Кормили нас раз в день. Обед состоял из пол-литра баланды и 100 граммов эрзац-хлеба. Рабочий день продолжался до шести вечера. После шести колонны возвращались.

"Счастливчики" несли в гетто чудом раздобытые горсточки муки, по нескольку картофелин, а кто и мешочек картофельных очисток. Обычно мешок связывали кисетом и несли на спине. Зачастую даже эту жалкую добычу гестаповцы запрещали вносить в гетто. Мешок вспарывали и содержимое высыпали на мостовую. Если же "добычу" удавалось пронести, из картофельных очисток готовили "изысканное блюдо", так называемый форшмак: отваренные очистки пропускали через мясорубку и заправляли рыбьим жиром, случайно найденным в старых кухонных шкафчиках прежних жильцов.

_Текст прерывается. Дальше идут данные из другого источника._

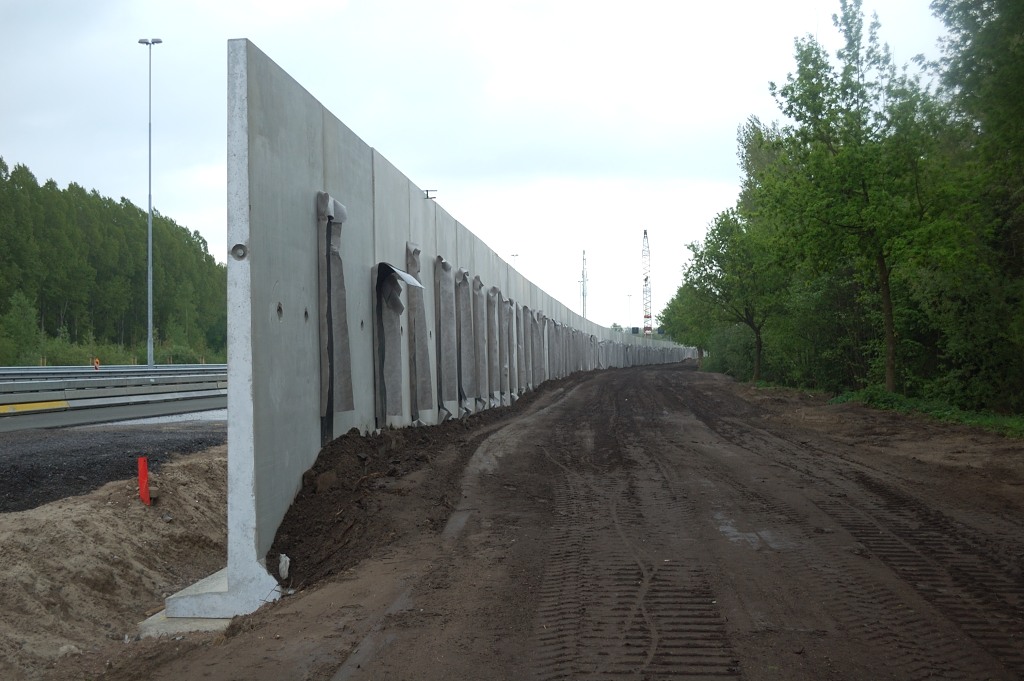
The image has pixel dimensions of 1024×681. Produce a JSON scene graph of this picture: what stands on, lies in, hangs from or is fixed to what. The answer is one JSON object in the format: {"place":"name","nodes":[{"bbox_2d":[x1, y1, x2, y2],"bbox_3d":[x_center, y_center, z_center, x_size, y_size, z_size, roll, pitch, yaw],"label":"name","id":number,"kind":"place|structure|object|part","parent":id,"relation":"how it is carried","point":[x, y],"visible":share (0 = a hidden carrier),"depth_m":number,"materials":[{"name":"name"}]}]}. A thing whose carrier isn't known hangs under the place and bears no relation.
{"place":"outdoors","nodes":[
{"label":"outdoors","id":0,"kind":"place"},
{"bbox_2d":[0,418,226,514],"label":"gravel ground","id":1,"kind":"structure","parent":0,"point":[17,467],"materials":[{"name":"grey gravel"}]},
{"bbox_2d":[0,365,228,426],"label":"guardrail","id":2,"kind":"object","parent":1,"relation":"on","point":[51,390],"visible":0.82,"depth_m":28.95,"materials":[{"name":"grey metal"}]},
{"bbox_2d":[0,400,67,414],"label":"yellow barrier","id":3,"kind":"object","parent":2,"relation":"attached to","point":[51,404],"visible":0.91,"depth_m":25.16,"materials":[{"name":"yellow"}]},
{"bbox_2d":[92,357,100,370],"bbox_3d":[-15.592,1.139,44.823,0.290,0.875,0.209,0,-1,-24],"label":"sign","id":4,"kind":"object","parent":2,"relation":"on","point":[97,366],"visible":0.79,"depth_m":44.73,"materials":[{"name":"orange"}]},
{"bbox_2d":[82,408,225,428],"label":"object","id":5,"kind":"object","parent":1,"relation":"on","point":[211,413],"visible":0.28,"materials":[{"name":"grey"}]},
{"bbox_2d":[422,189,437,199],"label":"street lamp","id":6,"kind":"object","parent":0,"point":[427,195],"visible":0.77,"depth_m":14.17,"materials":[{"name":"metal"}]},
{"bbox_2d":[228,38,704,596],"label":"concrete wall","id":7,"kind":"structure","parent":0,"point":[299,189],"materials":[{"name":"grey concrete"}]},
{"bbox_2d":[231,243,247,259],"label":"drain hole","id":8,"kind":"object","parent":7,"relation":"in","point":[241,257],"visible":0.78,"depth_m":6.61,"materials":[{"name":"concrete"}]},
{"bbox_2d":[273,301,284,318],"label":"drain hole","id":9,"kind":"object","parent":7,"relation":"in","point":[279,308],"visible":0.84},
{"bbox_2d":[317,191,354,417],"bbox_3d":[-1.396,-0.248,9.292,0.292,1.800,0.530,-1,-1,5],"label":"sheet","id":10,"kind":"object","parent":7,"relation":"attached to","point":[337,259],"visible":0.92,"depth_m":9.28,"materials":[{"name":"grey"}]},
{"bbox_2d":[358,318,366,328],"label":"drain hole","id":11,"kind":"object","parent":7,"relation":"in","point":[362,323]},
{"bbox_2d":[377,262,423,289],"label":"flap","id":12,"kind":"object","parent":7,"relation":"attached to","point":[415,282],"visible":0.74,"depth_m":11.56,"materials":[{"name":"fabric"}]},
{"bbox_2d":[374,247,427,428],"bbox_3d":[-1.115,0.031,11.847,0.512,1.833,0.879,-1,-1,5],"label":"sheet","id":13,"kind":"object","parent":7,"relation":"attached to","point":[393,271],"visible":0.86,"depth_m":11.98,"materials":[{"name":"grey"}]},
{"bbox_2d":[407,239,432,418],"bbox_3d":[-1.063,-0.088,13.347,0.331,1.998,0.554,-1,-1,5],"label":"sheet","id":14,"kind":"object","parent":7,"relation":"attached to","point":[423,344],"visible":0.82,"depth_m":13.37,"materials":[{"name":"grey"}]},
{"bbox_2d":[434,256,457,413],"bbox_3d":[-0.920,-0.031,16.040,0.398,2.093,0.790,-1,-1,5],"label":"sheet","id":15,"kind":"object","parent":7,"relation":"attached to","point":[445,386],"visible":0.87,"depth_m":16.04,"materials":[{"name":"grey"}]},
{"bbox_2d":[454,267,475,406],"bbox_3d":[-0.742,-0.008,17.940,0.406,2.073,0.797,-1,-1,5],"label":"sheet","id":16,"kind":"object","parent":7,"relation":"attached to","point":[463,284],"visible":0.84,"depth_m":18.00,"materials":[{"name":"grey"}]},
{"bbox_2d":[471,273,487,407],"bbox_3d":[-0.603,0.044,19.881,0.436,2.191,0.793,-1,-1,5],"label":"sheet","id":17,"kind":"object","parent":7,"relation":"attached to","point":[477,292],"visible":0.7,"depth_m":19.89,"materials":[{"name":"grey"}]},
{"bbox_2d":[485,282,500,404],"bbox_3d":[-0.404,0.101,21.935,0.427,2.203,0.848,-1,-1,5],"label":"sheet","id":18,"kind":"object","parent":7,"relation":"attached to","point":[493,378],"visible":0.68,"depth_m":21.95,"materials":[{"name":"grey"}]},
{"bbox_2d":[504,298,516,399],"bbox_3d":[-0.093,0.215,24.406,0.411,2.073,0.833,-1,-1,5],"label":"sheet","id":19,"kind":"object","parent":7,"relation":"attached to","point":[507,308],"visible":0.58,"depth_m":24.44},
{"bbox_2d":[515,303,527,391],"bbox_3d":[0.186,0.194,27.585,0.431,2.062,0.807,-1,-1,5],"label":"sheet","id":20,"kind":"object","parent":7,"relation":"attached to","point":[520,332],"visible":0.63,"depth_m":27.53,"materials":[{"name":"grey"}]},
{"bbox_2d":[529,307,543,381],"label":"sheet","id":21,"kind":"object","parent":7,"relation":"attached to","point":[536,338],"visible":0.6,"depth_m":33.21,"materials":[{"name":"grey"}]},
{"bbox_2d":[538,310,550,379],"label":"sheet","id":22,"kind":"object","parent":7,"relation":"attached to","point":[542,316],"visible":0.54,"depth_m":36.27,"materials":[{"name":"grey"}]},
{"bbox_2d":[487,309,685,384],"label":"sheet","id":23,"kind":"object","parent":7,"relation":"attached to","point":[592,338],"visible":0.64,"depth_m":35.54,"materials":[{"name":"grey"}]},
{"bbox_2d":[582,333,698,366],"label":"sheet","id":24,"kind":"object","parent":7,"relation":"attached to","point":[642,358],"visible":0.52,"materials":[{"name":"grey"}]},
{"bbox_2d":[0,0,955,336],"label":"sky","id":25,"kind":"structure","parent":0,"point":[79,169],"materials":[{"name":"white"}]},
{"bbox_2d":[130,361,1023,680],"label":"dirt road","id":26,"kind":"structure","parent":0,"point":[544,642],"materials":[{"name":"brown soil"}]},
{"bbox_2d":[142,565,281,634],"bbox_3d":[-1.598,1.507,6.830,0.860,0.266,0.935,-1,-1,5],"label":"concrete footing","id":27,"kind":"object","parent":26,"relation":"on","point":[215,574],"visible":0.48,"depth_m":6.52,"materials":[{"name":"concrete"}]},
{"bbox_2d":[267,367,591,594],"bbox_3d":[-0.011,1.160,15.891,2.121,0.715,16.739,-1,-1,5],"label":"dirt mound","id":28,"kind":"object","parent":26,"relation":"on","point":[353,437],"visible":0.71,"depth_m":9.34,"materials":[{"name":"brown soil"}]},
{"bbox_2d":[277,553,289,579],"bbox_3d":[-1.374,1.361,7.181,0.089,0.164,0.118,-1,-1,5],"label":"white stone","id":29,"kind":"object","parent":28,"relation":"on","point":[281,566],"visible":0.89,"depth_m":7.15,"materials":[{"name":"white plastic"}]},
{"bbox_2d":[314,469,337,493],"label":"rock","id":30,"kind":"object","parent":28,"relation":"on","point":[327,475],"visible":0.88,"depth_m":8.76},
{"bbox_2d":[712,512,783,548],"label":"puddle","id":31,"kind":"object","parent":26,"relation":"on","point":[726,529],"visible":0.39,"materials":[{"name":"grey"}]},
{"bbox_2d":[829,387,1023,436],"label":"grass strip","id":32,"kind":"object","parent":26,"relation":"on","point":[984,419],"visible":0.52,"depth_m":19.87,"materials":[{"name":"green plant"}]},
{"bbox_2d":[761,2,949,394],"bbox_3d":[7.119,-2.722,24.004,4.064,8.134,4.212,0,-1,-41],"label":"tree","id":33,"kind":"object","parent":32,"relation":"on","point":[882,272],"visible":0.98,"depth_m":23.30,"materials":[{"name":"green plant"}]},
{"label":"tree trunk","id":34,"kind":"part","parent":33,"relation":"part of","materials":[{"name":"brown"}]},
{"bbox_2d":[916,0,1023,418],"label":"tree","id":35,"kind":"object","parent":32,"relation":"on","point":[1020,26],"visible":0.95,"depth_m":17.85,"materials":[{"name":"green plant"}]},
{"label":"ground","id":36,"kind":"structure","parent":0},
{"bbox_2d":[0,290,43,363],"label":"shrub","id":37,"kind":"object","parent":36,"relation":"on","point":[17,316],"visible":0.96,"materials":[{"name":"green plant"}]},
{"bbox_2d":[0,159,225,364],"label":"forest","id":38,"kind":"object","parent":36,"relation":"on","point":[11,288],"visible":0.79,"materials":[{"name":"green wood"}]},
{"bbox_2d":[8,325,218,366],"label":"shrub","id":39,"kind":"object","parent":36,"relation":"on","point":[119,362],"visible":0.56,"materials":[{"name":"green plant"}]},
{"bbox_2d":[0,443,228,676],"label":"dirt mound","id":40,"kind":"object","parent":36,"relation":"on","point":[145,517],"visible":0.79,"depth_m":8.19,"materials":[{"name":"brown"}]},
{"bbox_2d":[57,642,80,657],"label":"rock","id":41,"kind":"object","parent":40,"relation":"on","point":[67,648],"visible":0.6,"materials":[{"name":"beige stone"}]},
{"bbox_2d":[137,456,150,504],"bbox_3d":[-3.046,1.264,9.892,0.081,0.569,0.076,-1,-1,5],"label":"red marker post","id":42,"kind":"object","parent":40,"relation":"in","point":[143,467],"visible":0.89,"depth_m":9.85,"materials":[{"name":"red plastic"}]},
{"bbox_2d":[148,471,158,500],"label":"wooden stake","id":43,"kind":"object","parent":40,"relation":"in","point":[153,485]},
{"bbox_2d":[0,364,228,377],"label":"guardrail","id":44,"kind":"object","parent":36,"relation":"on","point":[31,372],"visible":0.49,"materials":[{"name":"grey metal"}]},
{"bbox_2d":[136,38,163,370],"bbox_3d":[-17.945,-6.492,59.620,2.206,17.307,0.593,-1,-1,5],"label":"street lamp","id":45,"kind":"object","parent":36,"relation":"on","point":[149,356],"visible":0.95,"depth_m":59.54,"materials":[{"name":"grey metal"}]},
{"bbox_2d":[510,253,519,267],"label":"lamp post","id":46,"kind":"object","parent":36,"relation":"on","point":[514,255],"visible":0.2,"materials":[{"name":"metal"}]},
{"bbox_2d":[579,249,587,317],"label":"lattice mast","id":47,"kind":"structure","parent":36,"relation":"on","point":[584,280],"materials":[{"name":"metal"}]},
{"bbox_2d":[626,292,633,333],"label":"lamp post","id":48,"kind":"object","parent":36,"relation":"on","point":[628,294],"visible":0.65,"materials":[{"name":"metal"}]},
{"bbox_2d":[641,230,652,336],"label":"crane","id":49,"kind":"object","parent":36,"relation":"on","point":[646,233],"visible":0.69,"materials":[{"name":"white metal"}]},
{"bbox_2d":[657,281,716,361],"label":"tree","id":50,"kind":"object","parent":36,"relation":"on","point":[670,304],"visible":0.54,"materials":[{"name":"green plant"}]},
{"bbox_2d":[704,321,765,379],"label":"shrub","id":51,"kind":"object","parent":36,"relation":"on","point":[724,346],"visible":0.53,"depth_m":51.61,"materials":[{"name":"green plant"}]},
{"bbox_2d":[681,205,790,380],"bbox_3d":[8.348,-1.665,42.176,4.465,6.475,4.654,0,-1,-40],"label":"tree","id":52,"kind":"object","parent":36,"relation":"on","point":[726,221],"visible":0.89,"depth_m":41.40,"materials":[{"name":"green plant"}]}
]}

Вспоминаю жаркий июльский день 42-го. После трудового дня узники понуро плелись в гетто. Вдруг наша колонна застыла, замерла, как загнанный Зверь, учуявший смертельную опасность. Что произошло, что нарушило ее привычное движение? По рядам поползли слухи: в гетто очередной погром или облава. Но обычно погромы начинались на рассвете. Вскоре все выяснилось. Нарушила движение колонна, идущая впереди: узники несли на руках труп убитой девушки. Остановка произошла из-за того, что приходилось время от времени меняться, труп переходил из рук в руки, многим эта ноша была не под силу. Это и приостановило движение. А убили девушку за то, что во время обеда она попросила добавки.

- Ты хочешь добавки, - получай! - заявил гестаповец-надсмотрщик и выстрелил девушке в рот. Кровь залила ей лицо, застыли искаженные ужасом глаза, она стала медленно оседать. Это рассказали нам очевидцы уже в гетто. Я видела, как эту горестную ношу донесли до дома, где располагался юденрат. Собрались люди. Никто не плакал, все молчали.

- Родителям повезло, - сказал старик, стоявший рядом со мной, - они погибли раньше и не увидели этого.
После рабочего дня я возвращалась в гетто совершенно обессиленной, не раздеваясь валилась на постель и мгновенно засыпала. Разуться я не могла: доставшиеся мне сапоги были на одну ногу и, натянув их однажды, я не снимала их по нескольку дней. Обувать их по утрам было мучительно трудно, можно было опоздать на работу.
Летом 42-го еще были живы и мама, и сестрички, и тетя Зелда, и дядя Мордух с семьей. Но и взрослые, и дети уже не питали никаких иллюзий на свое спасение. Все понимали, что обречены. Правда, те, кто не был обременен заботой о старых и немощных, малолетних детях, искали пути к спасению. Мы уже знали, что в лесах действуют партизанские отряды, а в гетто есть подпольная группа. Мы ловили каждую весточку, каждый слух, пытались нащупать путь, который выведет нас на волю, вырвет из рук смерти. В гетто все, как могли, держались семьями. Мы - тоже. Мои братья Самуил и Саша каждый день приносили обнадеживающие вести, а дядя Мордух тачал им сапоги для предстоящего побега.